Но те самые достоинства, за какие народ боготворил его, вызывали ненависть к нему вельмож, которым он мешал творить произвол. Среди них были Бертульф ван Стратен, незаконно занявший должность главного судьи в Брюгге, с которой было связано звание хранителя печати Фландрии, и его племянник Бурхард, градоначальник Брюгге. Бертульф, наживший огромное богатство при прежних графах, владел к тому же большими поместьями и имел огромное число родственников, друзей и вассалов; и потому, хотя его семья изначально была холопского звания, о происхождении его было почти забыто и он не только держался на равных с самыми влиятельными вельможами, но и был по могуществу и богатству вторым человеком после графа.

И вот, когда он пребывал на гребне успеха, случилось так, что некий дворянин из весьма знатной семьи, женатый на его племяннице, повздорил с одним вельможей и, поскольку тот нанес ему оскорбление, вызвал его на судебный поединок, который должен был происходить в присутствии графа; но вельможа презрительно заявил, что он не будет сражаться с человеком, унизившим себя тем, что женился на девице холопского звания. В согласии с местным законом Карл Добрый лично произвел расследование; признав, что оскорбление действительно имело место, он также установил справедливость отказа от поединка: таким образом, вельможа был освобожден от необходимости отвечать на вызов племянника Бертульфа.

Поскольку оскорбление было брошено прямо в лицо судье, он приписал такое решение графа не законам правосудия, а гневу и поклялся отомстить. И в самом деле, однажды ночью он созвал у себя дома людей из своего ближайшего окружения, и между ними было решено, что на следующий день они убьют графа Карла, когда он будет молиться в церкви святого Донация.

#### СТРОКИ НАБОРА ДАННЫХ
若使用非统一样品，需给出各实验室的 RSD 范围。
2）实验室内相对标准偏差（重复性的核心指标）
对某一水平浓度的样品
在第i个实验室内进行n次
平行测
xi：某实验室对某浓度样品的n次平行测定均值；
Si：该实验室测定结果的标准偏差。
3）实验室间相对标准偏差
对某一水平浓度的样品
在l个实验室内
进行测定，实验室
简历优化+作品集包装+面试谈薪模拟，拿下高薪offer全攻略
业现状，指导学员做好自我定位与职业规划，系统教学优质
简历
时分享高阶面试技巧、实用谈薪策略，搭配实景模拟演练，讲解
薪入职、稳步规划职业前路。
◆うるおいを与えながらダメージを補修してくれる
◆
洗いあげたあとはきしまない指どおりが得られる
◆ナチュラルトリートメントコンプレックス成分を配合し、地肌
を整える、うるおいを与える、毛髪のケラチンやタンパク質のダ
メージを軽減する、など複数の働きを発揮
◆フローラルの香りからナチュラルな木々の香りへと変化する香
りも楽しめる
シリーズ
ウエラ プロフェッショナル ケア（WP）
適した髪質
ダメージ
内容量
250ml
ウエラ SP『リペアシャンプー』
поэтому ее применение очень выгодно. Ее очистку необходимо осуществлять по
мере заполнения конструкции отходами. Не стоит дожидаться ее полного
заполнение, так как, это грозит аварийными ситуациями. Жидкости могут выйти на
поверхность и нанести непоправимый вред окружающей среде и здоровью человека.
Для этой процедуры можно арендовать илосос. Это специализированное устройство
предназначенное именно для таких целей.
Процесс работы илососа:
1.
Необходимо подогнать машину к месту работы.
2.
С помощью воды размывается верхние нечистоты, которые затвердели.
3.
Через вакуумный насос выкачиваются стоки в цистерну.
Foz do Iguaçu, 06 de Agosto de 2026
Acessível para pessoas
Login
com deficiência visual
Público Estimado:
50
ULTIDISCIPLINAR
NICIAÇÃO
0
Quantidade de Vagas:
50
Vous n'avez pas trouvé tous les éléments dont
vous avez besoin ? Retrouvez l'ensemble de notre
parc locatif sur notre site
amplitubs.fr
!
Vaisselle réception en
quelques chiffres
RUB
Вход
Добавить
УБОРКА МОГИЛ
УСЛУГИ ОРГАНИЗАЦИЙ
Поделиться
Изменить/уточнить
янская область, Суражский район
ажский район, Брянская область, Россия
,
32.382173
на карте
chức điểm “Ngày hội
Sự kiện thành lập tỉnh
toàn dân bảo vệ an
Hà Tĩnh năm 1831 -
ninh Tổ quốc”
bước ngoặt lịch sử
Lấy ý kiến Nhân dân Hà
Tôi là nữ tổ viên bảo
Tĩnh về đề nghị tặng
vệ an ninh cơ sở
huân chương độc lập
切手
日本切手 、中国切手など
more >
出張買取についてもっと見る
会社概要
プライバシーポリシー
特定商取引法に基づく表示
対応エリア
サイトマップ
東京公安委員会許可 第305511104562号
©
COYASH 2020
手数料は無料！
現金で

#### ЗАДАНИЕ A
Почему Бертульф поклялся отомстить графу, согласно фрагменту о Карле Добром? Дайте ответ в одном–трех предложениях.
#### ЗАДАНИЕ B
Продолжите фрагмент о заговоре против Карла Доброго, начиная сразу после его последнего предложения.

#### ОТВЕТ A
Оскорбление было брошено прямо в лицо самому судье Бертульфу. Поэтому он объяснил решение графа не законами правосудия, а гневом и поклялся отомстить.

#### ОТВЕТ B
Однако в какой бы тайне ни хранился заговор, нескольких слов, произнесенных кем-то из его участников при расставании, было достаточно, чтобы один из слуг судьи догадался, что против Карла Доброго что-то затевается. Поэтому на рассвете он выскользнул из дома судьи, отправился во дворец и испросил аудиенции у графа. Поскольку тот принимал в любое время дня и ночи, его впустили; и тогда, не называя имени своего господина и не имея возможности сообщить точно, в какой день и каким образом должен быть осуществлен заговор, ибо он сам этого не знал, слуга, тем не менее, предупредил графа, что тому грозит смертельная опасность.

– Увы, – сказал граф, обращаясь к слуге, – мы всегда находимся в опасности; но достаточно и того, что в ту минуту, когда нас настигает смерть, мы уже принадлежим Господу.

И, по своему обыкновению, добрый граф босым вышел во двор раздавать милостыню беднякам; потом, в знак смирения поцеловав им руки, он отправился в церковь и там, пока капелланы читали шестичасовую и девятичасовую утренние молитвы, стал молиться перед алтарем Богородицы, а после многочисленных коленопреклонений распростерся ниц на полу, чтобы прочитать семь покаянных псалмов; в стоявшей возле него деревянной чашке лежали монетки, положенные туда его капелланом, чтобы Карл мог по своей привычке раздавать милостыню, не прерывая при этом молитвы.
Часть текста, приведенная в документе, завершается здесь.